Il punto è che questa dimensione espansa, questa densità di connessione e questa sorprendente profondità e acutezza si ritiene siano il nucleo trasformativo alla base della dimensione curativa – volendo prendere il discorso da questo punto di osservazione. Il racconto, per quanto difficile, di quella dimensione è secondo me cruciale, così come è importante il riferimento dei risultati raggiunti dalle ricerche, dai cui trial spesso emerge come proprio lo stato di picco sia la chiave di volta di una rivoluzione terapeutica, per certe patologie.
Come è chiaro, accedere a stati così delicati comporta dei rischi e necessita una serie di competenze, sensibilità e cautele da parte di chi è chiamato ad accompagnare i futuri pazienti a un simile balzo quantico nei territori della psiche.
Per questo ritengo che la creazione di un ecosistema di informazione, solidarietà e formazione – cioè il progetto che sto portando avanti da anni – sia importante, abbia senso, e finisca per lavorare in modo sinergico. Ogni parte aiuta le altre, diventandone presupposto e cornice, in un quadro integrato di cultura e scienza che gettino i presupposti del cambio di paradigma necessario affinché la medicina occidentale arrivi a includere questi farmaci nel bagaglio della sua farmacopea.
D: E inevitabilmente, la domanda finale: prossimi passi? Avete in cantiere altre proposte formative? E più in generale, che intenzioni e programmi avete?
Greco: Questo corso rappresenta soltanto il primo passo di un percorso più ampio. Nei prossimi mesi lanceremo nuove iniziative formative che andranno ad approfondire vari aspetti delle terapie assistite da psichedelici, toccando sia i profili clinici che quelli farmacologici, neuroscientifici ed etici, e saranno rivolte a differenti professionalità.
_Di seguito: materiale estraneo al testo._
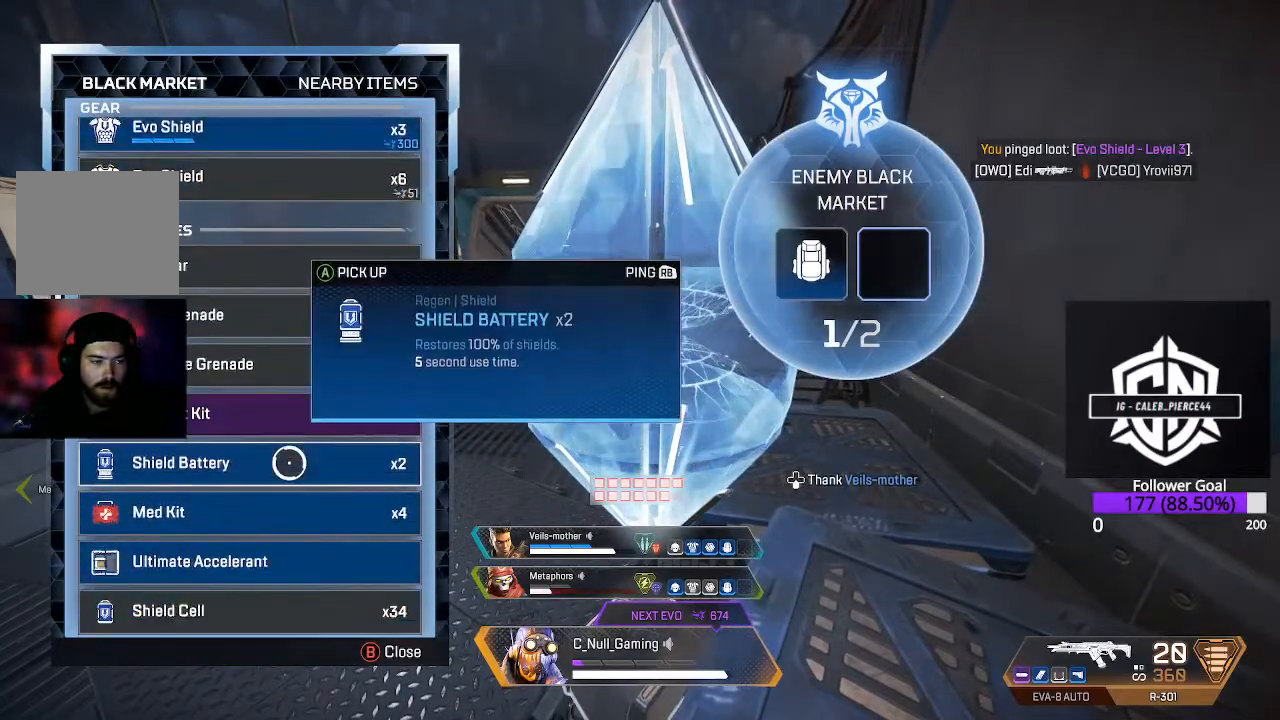
{"buttons": ["A"], "left_stick": "center", "right_stick": "center", "events": [[383, "A", "down"]]}
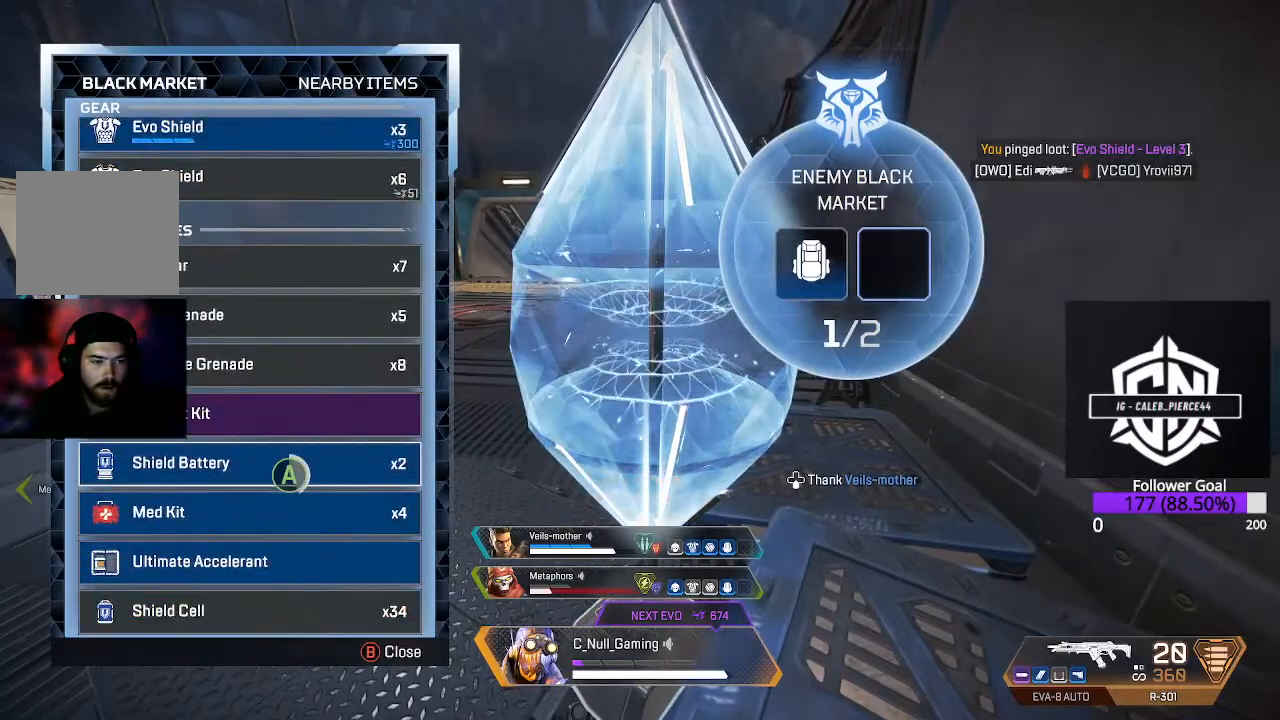
{"buttons": ["B"], "left_stick": "center", "right_stick": "center", "events": [[450, "A", "up"], [450, "B", "down"]]}
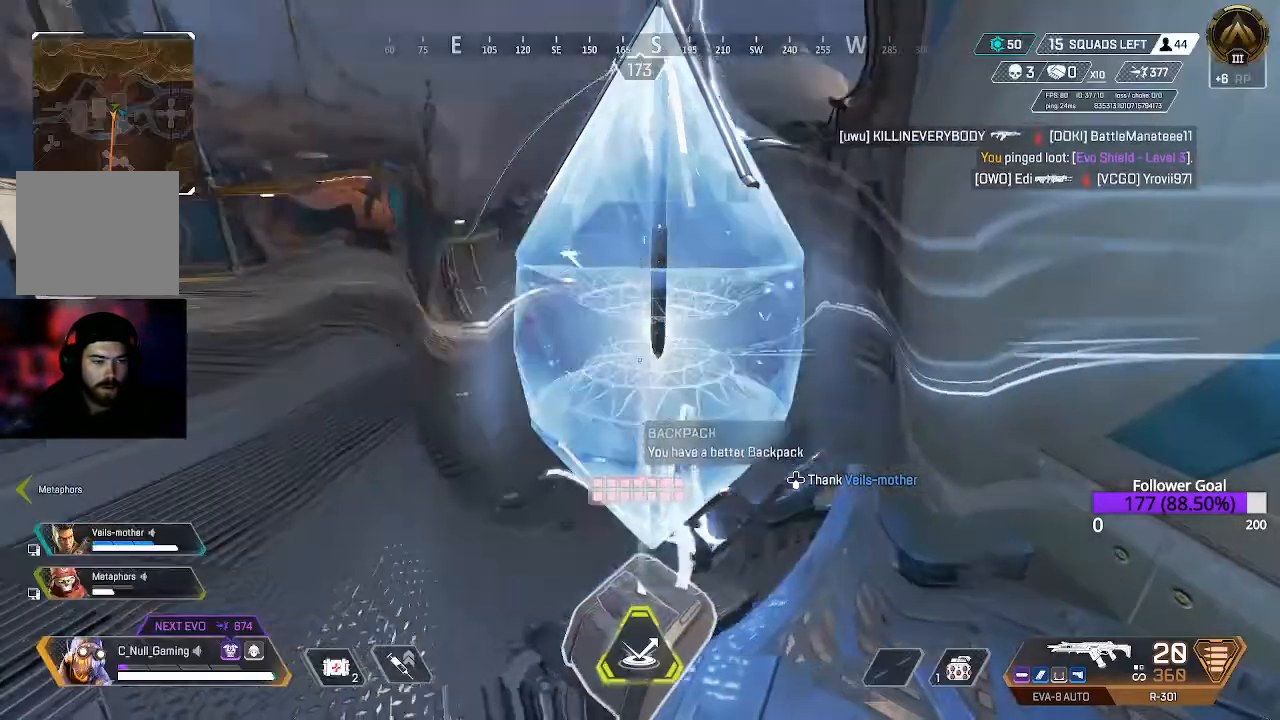
{"buttons": [], "left_stick": "down-right", "right_stick": "right", "events": [[33, "left_stick", "down"], [117, "B", "up"], [233, "right_stick", "down-right"], [317, "left_stick", "down-right"], [400, "right_stick", "right"]]}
Il nostro obiettivo è duplice: da un lato formare una comunità di esperti realmente preparati, capaci di lavorare con responsabilità e rigore; dall’altro stimolare la ricerca anche in Italia, affinché non restiamo solo spettatori di quanto accade all’estero. Parallelamente vogliamo contribuire al dibattito etico e normativo, perché l’introduzione di queste terapie non sia lasciata all’improvvisazione ma guidata da evidenze, sicurezza e serietà scientifica.
Non si tratta di un’iniziativa isolata, ma dell’avvio di un percorso strutturato che mira a portare in Italia una formazione e una cultura sulle terapie psichedeliche all’altezza degli standard internazionali.